**Task requirements:** Set out every line of text in the material as a JSON list of strings, one string per line, with blank lines skipped. Leave the pictures out of the answer.

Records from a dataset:
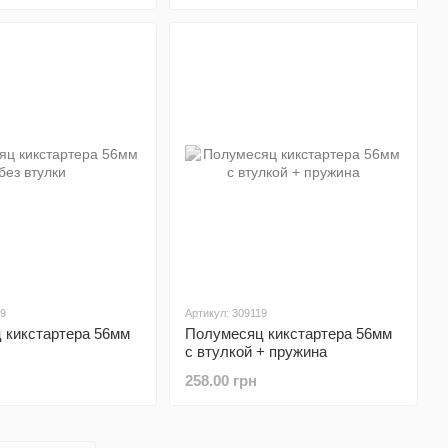
09
Артикул: 309119
 кикстартера 56мм
Полумесяц кикстартера 56мм
с втулкой + пружина
258.00 грн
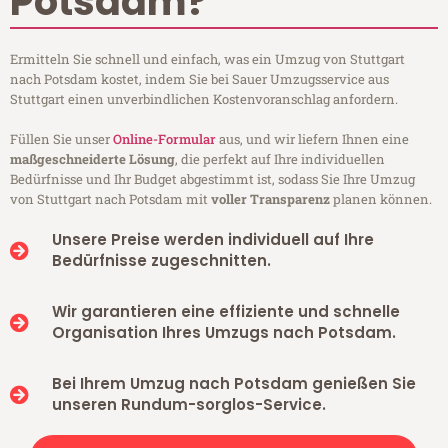
Potsdam?
Ermitteln Sie schnell und einfach, was ein Umzug von Stuttgart
nach Potsdam kostet, indem Sie bei Sauer Umzugsservice aus
Stuttgart einen unverbindlichen Kostenvoranschlag anfordern.
Füllen Sie unser
Online-Formular
aus, und wir liefern Ihnen eine
maßgeschneiderte Lösung
, die perfekt auf Ihre individuellen
Bedürfnisse und Ihr Budget abgestimmt ist, sodass Sie Ihre Umzug
von Stuttgart nach Potsdam mit
voller Transparenz
planen können.
Unsere Preise werden individuell auf Ihre
Bedürfnisse zugeschnitten.
Wir garantieren eine effiziente und schnelle
Organisation Ihres Umzugs nach Potsdam.
Bei Ihrem Umzug nach Potsdam genießen Sie
unseren Rundum-sorglos-Service.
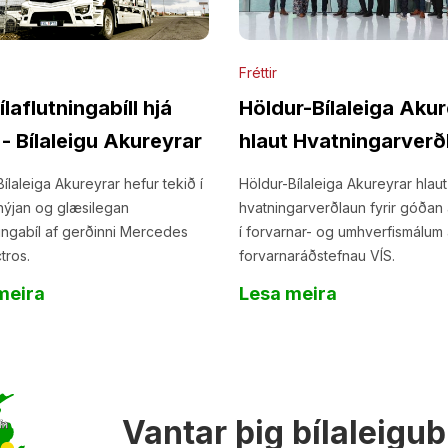
Fréttir
ílaflutningabíll hjá
Höldur-Bílaleiga Aku
 - Bílaleigu Akureyrar
hlaut Hvatningarverð
VÍS
ílaleiga Akureyrar hefur tekið í
Höldur-Bílaleiga Akureyrar hlaut
nýjan og glæsilegan
hvatningarverðlaun fyrir góðan
ningabíl af gerðinni Mercedes
í forvarnar- og umhverfismálum
tros.
forvarnaráðstefnau VÍS.
meira
Lesa meira
Vantar þig bílaleigu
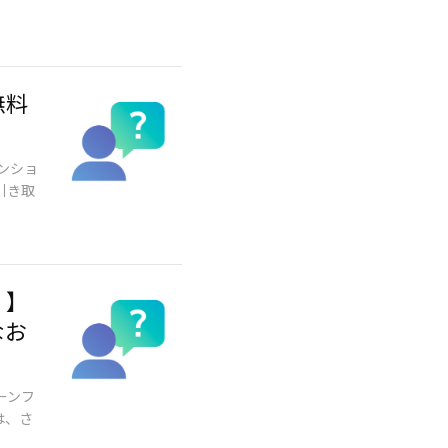
無料
マンショ
引き取
！】
なお
ーンフ
は、さ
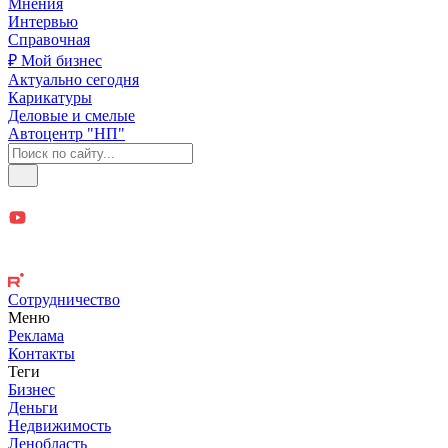
Мнения
Интервью
Справочная
₽ Мой бизнес
Актуально сегодня
Карикатуры
Деловые и смелые
Автоцентр "НП"
Сотрудничество
Меню
Реклама
Контакты
Теги
Бизнес
Деньги
Недвижимость
Ленобласть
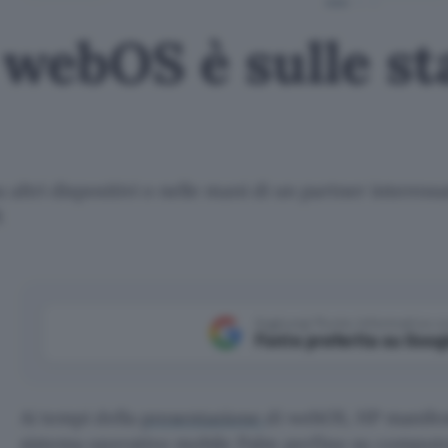
i webOS è sulle s
ltri dispositivi o nelle mani di un partner interessa
t
Aggiungi Punto Informatico 
Fonte preferita su Goog
Ai tempi della
presentazione
di webOS, HP manifest
sistema operativo mobile Palm perfino su compute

**Written reply:**
[
  "09",
  "Артикул: 309119",
  " кикстартера 56мм",
  "Полумесяц кикстартера 56мм",
  "с втулкой + пружина",
  "258.00 грн",
  "Potsdam?",
  "Ermitteln Sie schnell und einfach, was ein Umzug von Stuttgart",
  "nach Potsdam kostet, indem Sie bei Sauer Umzugsservice aus",
  "Stuttgart einen unverbindlichen Kostenvoranschlag anfordern.",
  "Füllen Sie unser",
  "Online-Formular",
  "aus, und wir liefern Ihnen eine",
  "maßgeschneiderte Lösung",
  ", die perfekt auf Ihre individuellen",
  "Bedürfnisse und Ihr Budget abgestimmt ist, sodass Sie Ihre Umzug",
  "von Stuttgart nach Potsdam mit",
  "voller Transparenz",
  "planen können.",
  "Unsere Preise werden individuell auf Ihre",
  "Bedürfnisse zugeschnitten.",
  "Wir garantieren eine effiziente und schnelle",
  "Organisation Ihres Umzugs nach Potsdam.",
  "Bei Ihrem Umzug nach Potsdam genießen Sie",
  "unseren Rundum-sorglos-Service.",
  "Fréttir",
  "ílaflutningabíll hjá",
  "Höldur-Bílaleiga Aku",
  " - Bílaleigu Akureyrar",
  "hlaut Hvatningarverð",
  "VÍS",
  "ílaleiga Akureyrar hefur tekið í",
  "Höldur-Bílaleiga Akureyrar hlaut",
  "nýjan og glæsilegan",
  "hvatningarverðlaun fyrir góðan",
  "ningabíl af gerðinni Mercedes",
  "í forvarnar- og umhverfismálum",
  "tros.",
  "forvarnaráðstefnau VÍS.",
  "meira",
  "Lesa meira",
  "Vantar þig bílaleigu",
  "無料",
  "マンショ",
  "引き取",
  "！】",
  "なお",
  "ーンフ",
  "は、さ",
  "Мнения",
  "Интервью",
  "Справочная",
  "₽ Мой бизнес",
  "Актуально сегодня",
  "Карикатуры",
  "Деловые и смелые",
  "Автоцентр \"НП\"",
  "Сотрудничество",
  "Меню",
  "Реклама",
  "Контакты",
  "Теги",
  "Бизнес",
  "Деньги",
  "Недвижимость",
  "Ленобласть",
  "i webOS è sulle s",
  "ltri dispositivi o nelle mani di un partner interessa",
  "t",
  "Aggiungi Punto Informatico ",
  "Fonte preferita su Goog",
  "Ai tempi della",
  "presentazione",
  "di webOS, HP manifest",
  "sistema operativo mobile Palm perfino su compute"
]